__Aim of the task__:
The range runs from the line containing "left elbow: (369, 333)" to the last line of the entries. Copy that range exactly, omitting pictures.

(Entries taken from a collection)
______________________________

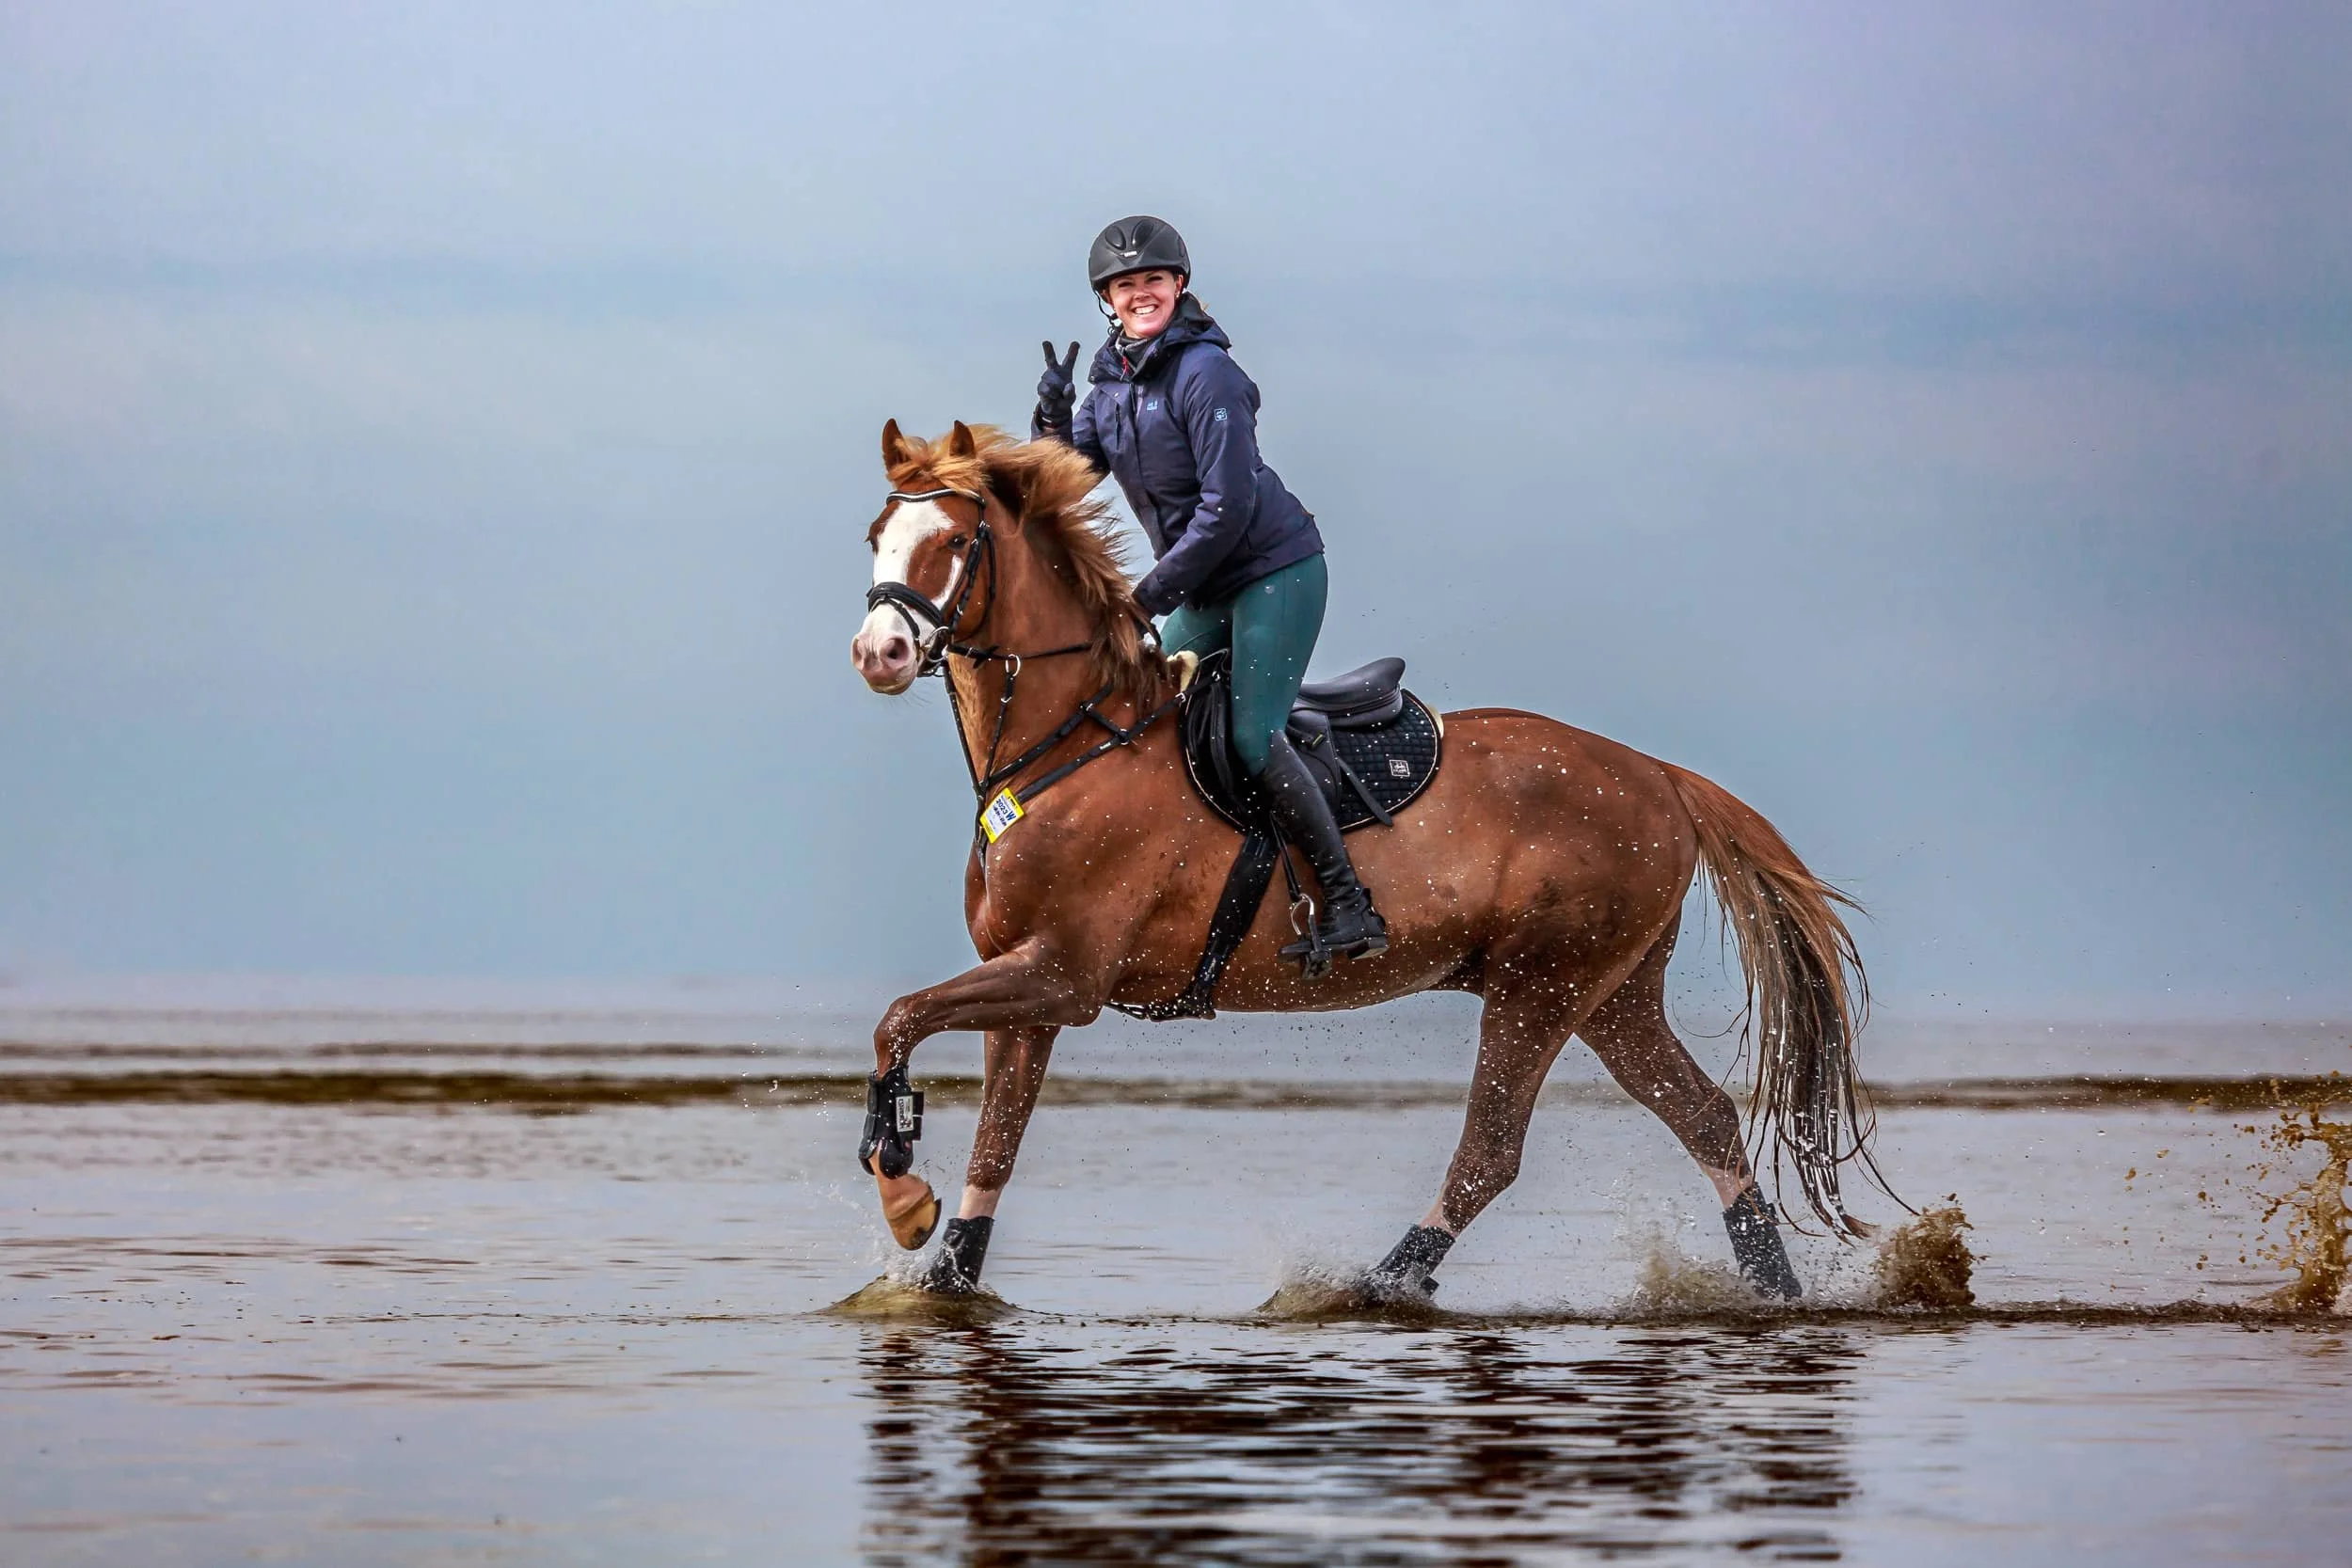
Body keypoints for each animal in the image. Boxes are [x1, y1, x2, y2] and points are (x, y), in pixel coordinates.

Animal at [846, 419, 1886, 1303]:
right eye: (877, 534)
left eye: (952, 541)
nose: (878, 651)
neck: (1071, 747)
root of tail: (1660, 775)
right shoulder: (1024, 987)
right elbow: (994, 1139)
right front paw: (944, 1268)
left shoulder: (1063, 976)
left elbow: (898, 1019)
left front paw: (901, 1192)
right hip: (1612, 993)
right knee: (1703, 1115)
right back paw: (1774, 1290)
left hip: (1540, 985)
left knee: (1490, 1150)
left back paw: (1370, 1286)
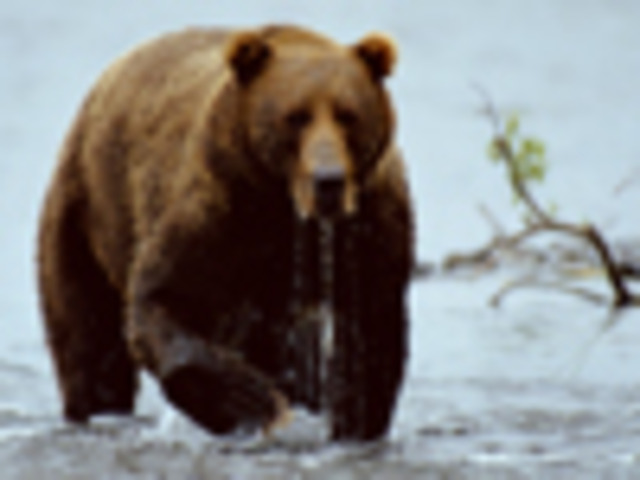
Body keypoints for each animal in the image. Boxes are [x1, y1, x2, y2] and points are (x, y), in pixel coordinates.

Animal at [37, 24, 413, 441]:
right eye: (295, 117)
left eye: (348, 115)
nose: (328, 181)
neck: (285, 209)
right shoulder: (219, 212)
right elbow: (162, 297)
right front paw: (254, 401)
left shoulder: (366, 227)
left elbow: (369, 333)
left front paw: (353, 423)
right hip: (87, 210)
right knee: (87, 335)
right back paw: (94, 409)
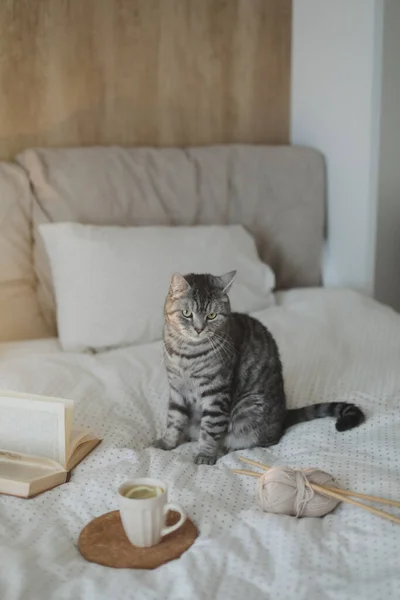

______________________________

__Task response__:
left elbow: (369, 333)
left front paw: (353, 423)
right hip: (87, 210)
right knee: (87, 335)
right back paw: (94, 409)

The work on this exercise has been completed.